Hollanda’ya yenildik, 6 gol yedik, kimse niye yenildiğimizi konuşmadı. Anlayamadık, kimsenin bir fikri yok. Birisi hocayı birisi oyuncuyu suçluyor. Biz taktik olarak rakibimizin sahada oynadığı oyunu anlayıp onu çözebilecek bilgiye sahip olmadığımızı anlayamadık.
"GECE 2'DE PASTIRMALI PİDE..."
İşler iyi giderken gece yarısı 02.00’de milli takım oteline pastırmalı pide geldiğini biliyorum ve bu ‘Helal olsun ne kadar iyi bir birliktelik var, uyumak yerine birlikte oturmayı tercih ediyor’ denir, işler kötü giderse ‘Bu saatte pastırmalı pide yersen yarın onayamazsın’ denir.
"FARIOLI'YE TEKLİF YOK, UZUN VADELİ PLANIM VAR"
Hocamız Francesco Farioli ile alakalı bir transfer bilgisi bana henüz ulaşmadı. Benim hocamızla çok ciddi, uzun vadeli planlarım var.
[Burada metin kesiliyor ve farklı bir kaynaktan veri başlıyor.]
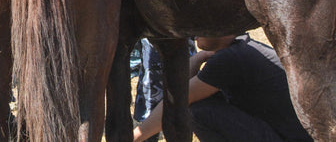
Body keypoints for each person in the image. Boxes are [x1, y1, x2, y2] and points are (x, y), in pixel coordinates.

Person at [133, 34, 311, 142]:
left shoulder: (230, 58)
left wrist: (133, 137)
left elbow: (177, 101)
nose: (194, 31)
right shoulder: (242, 47)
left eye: (202, 23)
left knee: (196, 110)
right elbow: (180, 85)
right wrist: (200, 56)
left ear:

Farioli'nin çok büyük başarılar elde edeceğini, dünya çapında bir hoca olacağını biliyorum. Yolu ve gidişatı çok iyi, çok iyi takımlarda olacağı aşikar. Onunla senelerce çalışmayı çok isteriz ama hoca kendisini başka bir yere hazır görüyorsa, onu burada tutmanın bana vereceği zararı daha önce yaşadım. Oyuncumuz Bertolacci'yi de yurt içi va dışından gelip izlediklerini biliyorum. Zamanı gelince her şey netleşir.